*** Selected excerpt Section Begins ***

Purpose of the study: The relation between patello-femoral instability and trochlear dysplasia was identified by Dejour. Trochlear dysplasia, diagnosed on knee lateral Xray when the trochlear groove crosses both femoral condyles (the so-called "crossing sign"), must be corrected to improve patello-femoral stability. However surgery should be related to the severity and the shape of trochlear dysplasia, underlining the importance of a reproducible classification. The aim of this study was to establish intra and inter-observer reliability of Dejour's radiographic criteria.

Material: 68 preoperative exact knee profile radiographs were harvested from clinical records of 64 patients who underwent trochleoplasty because of patello-femoral instability and trochlear dysplasia. On these 68 views, the crossing sign was identified by the senior surgeon (F.G.) who performed or supervised surgery.

Method: The 68 radiographs were examined independently by 7 observers (2 juniors, 5 seniors) in order to assess interobserver agreement. Two juniors repeated the observation to test intraobserver agreement. Reproducibility for categorical data (7 shapes of trochlea according to Dejour (3 for dysplasia)) was evaluated by Kappa statistics, and for numerical data (depth and anterior projection of the trochlear groove with respect to anterior femoral cortex) we used the interclass correlation analysis.

*** Selected excerpt Section Ends ***

● **Assignment**
Retype the part of the trochlear dysplasia study from "Purpose of the" to "or supervised surgery.". The records that come next aren't needed for anything here.

*** Record set Section Begins ***

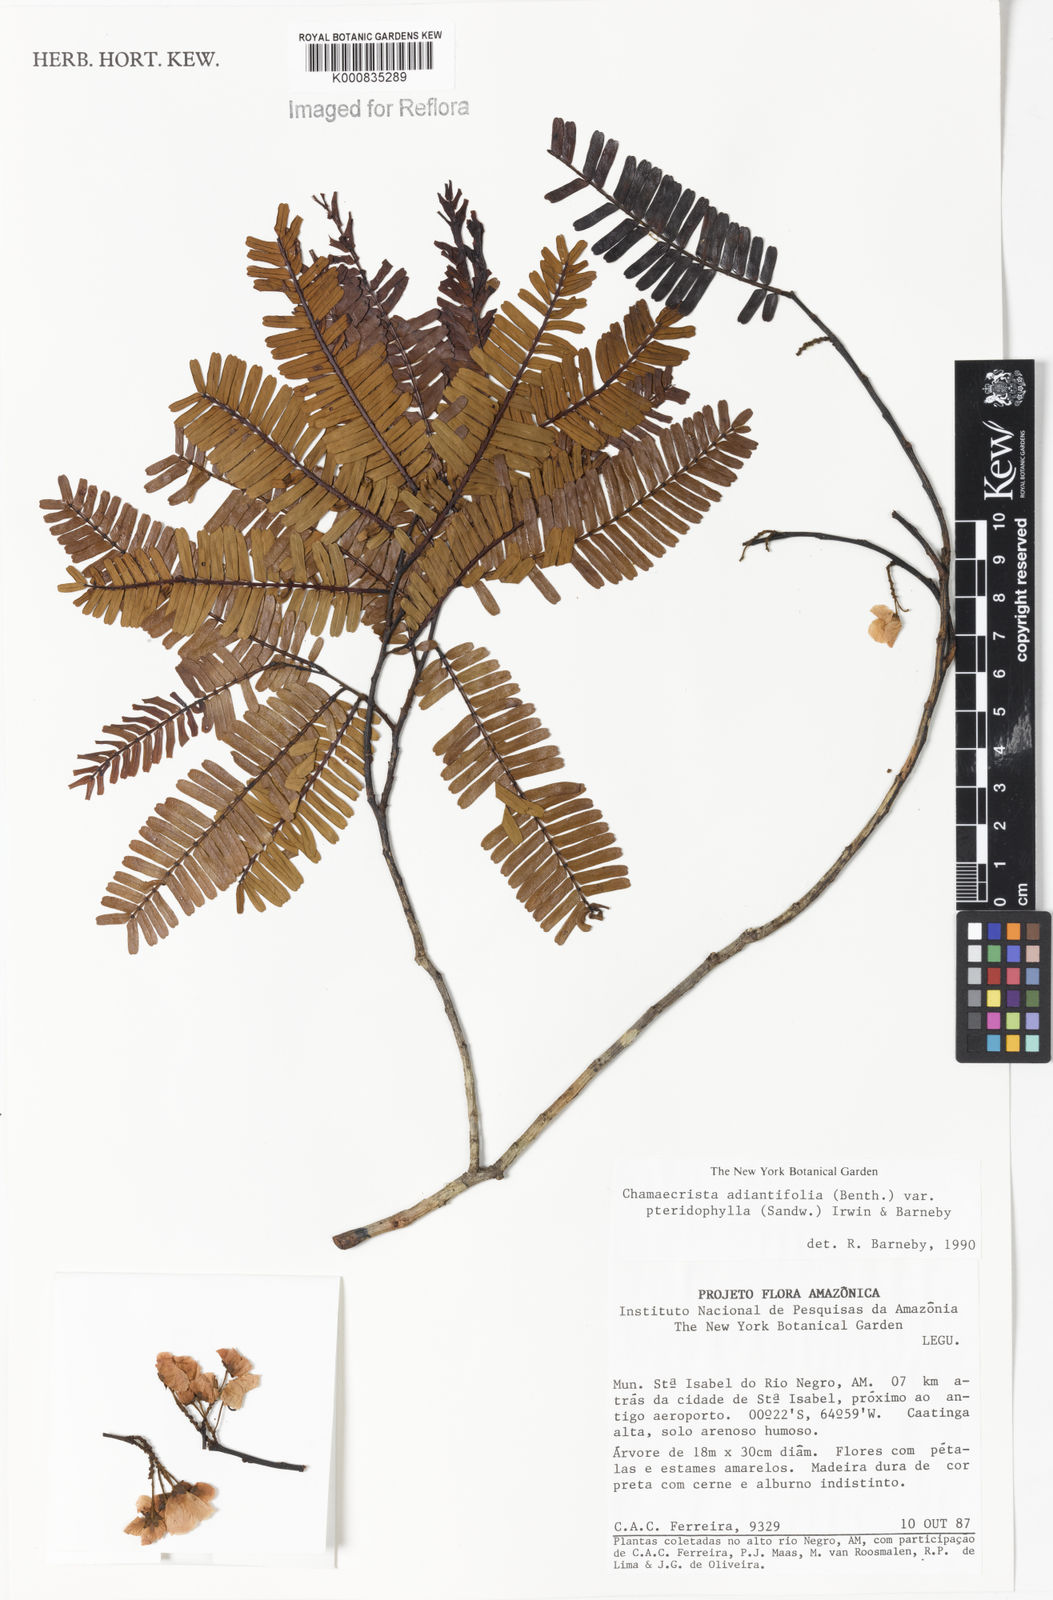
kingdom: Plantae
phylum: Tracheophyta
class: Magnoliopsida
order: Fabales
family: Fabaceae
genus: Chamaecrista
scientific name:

*** Record set Section Ends ***

● **The completed task**
Purpose of the study: The relation between patello-femoral instability and trochlear dysplasia was identified by Dejour. Trochlear dysplasia, diagnosed on knee lateral Xray when the trochlear groove crosses both femoral condyles (the so-called "crossing sign"), must be corrected to improve patello-femoral stability. However surgery should be related to the severity and the shape of trochlear dysplasia, underlining the importance of a reproducible classification. The aim of this study was to establish intra and inter-observer reliability of Dejour's radiographic criteria.

Material: 68 preoperative exact knee profile radiographs were harvested from clinical records of 64 patients who underwent trochleoplasty because of patello-femoral instability and trochlear dysplasia. On these 68 views, the crossing sign was identified by the senior surgeon (F.G.) who performed or supervised surgery.